Another study, appearing in Florida International University’s law review in 2019, said that the average LSAT score for Black students was 142, versus 153 for White and Asian test-takers. The maximum score is 180.
The ABA committee said in a public memo that moving away from a mandate would eliminate “some of the challenges inherent in determining which tests are in fact valid and reliable for law school admissions.” It noted the ABA remains the only accreditor among those for law, medical, dental, pharmacy, business and architecture schools still requiring an admissions test.
On May 20, one ABA governing body, the Council of the Section of Legal Education Admissions to the Bar, is scheduled to decide whether to open the proposal to public comment. The committee would then examine this feedback and debate whether to suggest revisions, Bill Adams, managing director of ABA accreditation and legal education, said in an emailed statement.
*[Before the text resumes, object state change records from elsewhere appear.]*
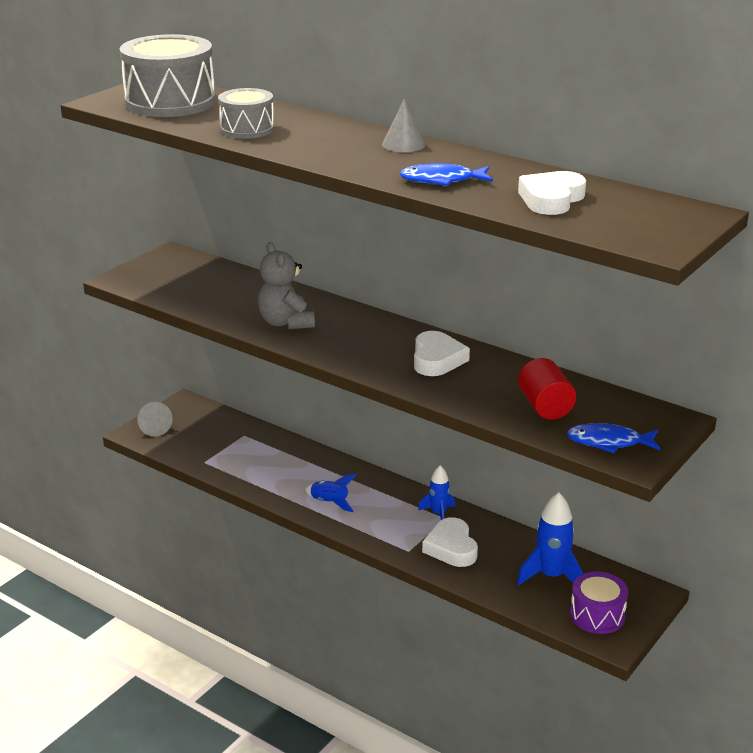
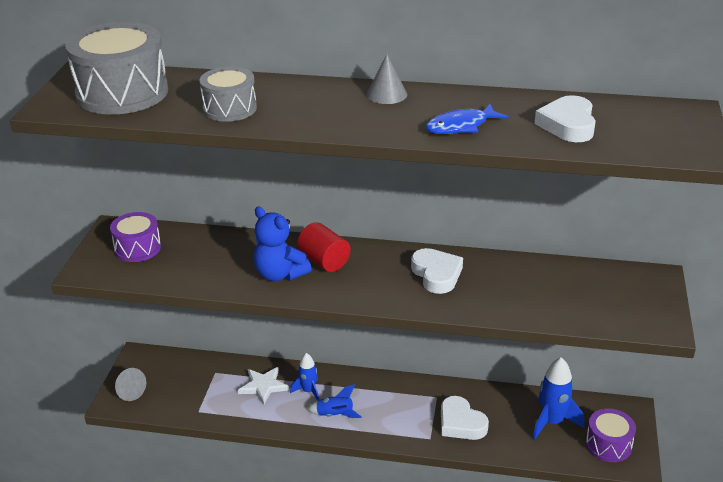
camera: 25 degrees left, 5 degrees up
(178, 273) = (137, 248): none -> purple drum
(280, 459) = (263, 386): none -> white star
(286, 323) = (280, 274): grey teddy bear -> blue teddy bear
(438, 514) = (429, 395): blue rocket -> blue rocket (308, 391)
(545, 407) = (557, 295): red cylinder -> red cylinder (324, 261)
(609, 442) = (631, 314): blue fish -> none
Another governing panel, the ABA House of Delegates, would also review the proposal, but the final decision rests with the council, Adams said.
A timeline for a final policy change is uncertain.
What are people saying?
This move is significant on the equity and access front, according to Bob Schaeffer, executive director of FairTest, an organization advocating for minimal reliance on standardized exams.
That’s because the ABA and the Law School Admission Council, or LSAC, which administers the LSAT, “have been among the most resistant to changing testing policies of all the gatekeepers to higher education,” Schaeffer said in an email.
Most colleges, about 1,830, are not requiring potential undergraduates to submit SAT or ACT test scores for fall 2022, according to FairTest. It’s a vastly different admissions landscape than several years ago when only a handful of colleges were test-optional, but practices were overhauled during the pandemic.
LSAC, meanwhile, argued in an emailed statement that test-optional policies “may often work against minoritized individuals” in law schools. The organization said it hoped the ABA will carefully consider these issues.
“We believe the LSAT will continue to be a vital tool for schools and applicants for years to come, as it is the most accurate predictor of law school success and a powerful tool for diversity when used properly as one factor in a holistic admission process,” the statement said.
However, what the ABA considers a reliable test has remained “somewhat of an elusive idea,” said Leo Martinez, chair of the ABA Council of the Section of Legal Education Admissions to the Bar and dean and professor emeritus at the University of California, Hastings College of the Law.
Continued use of the LSAT is rooted in tradition, Martinez said, but there’s “concern it doesn’t yield the best results.”
Martinez doesn’t expect a broad contingent of law schools to discard LSAT requirements even if the ABA changes its policies. Law schools have license to weight LSAT scores however they liked in admissions, but Martinez said he wasn’t aware of any that made the scores a nominal factor.
The LSAT’s sticking power is evident. For instance, prior to ABA’s formal approval in November allowing use of the GRE, about 70 law schools accepted GRE scores — but only a fraction of the fall 2020 ABA law school class, less than 1%, were admitted with GRE scores.
“It’s not likely to move substantially over the next few years,” Martinez said. If law schools develop better admissions processes outside of the tests, those may be replicated broadly, Martinez said.
But Andrew Strauss, dean and professor at the University of Dayton School of Law, believes the change would be meaningful.
Law schools have drawn on two main criteria as admissions factors: undergraduate GPA and LSAT scores. No longer mandating the latter would lead to some schools reinventing their processes, Strauss said.
He said schools could drill down on GPAs, more closely examine pre-law courses or conduct interviews more frequently.
“It creates a very different kind of climate around this,” Strauss said.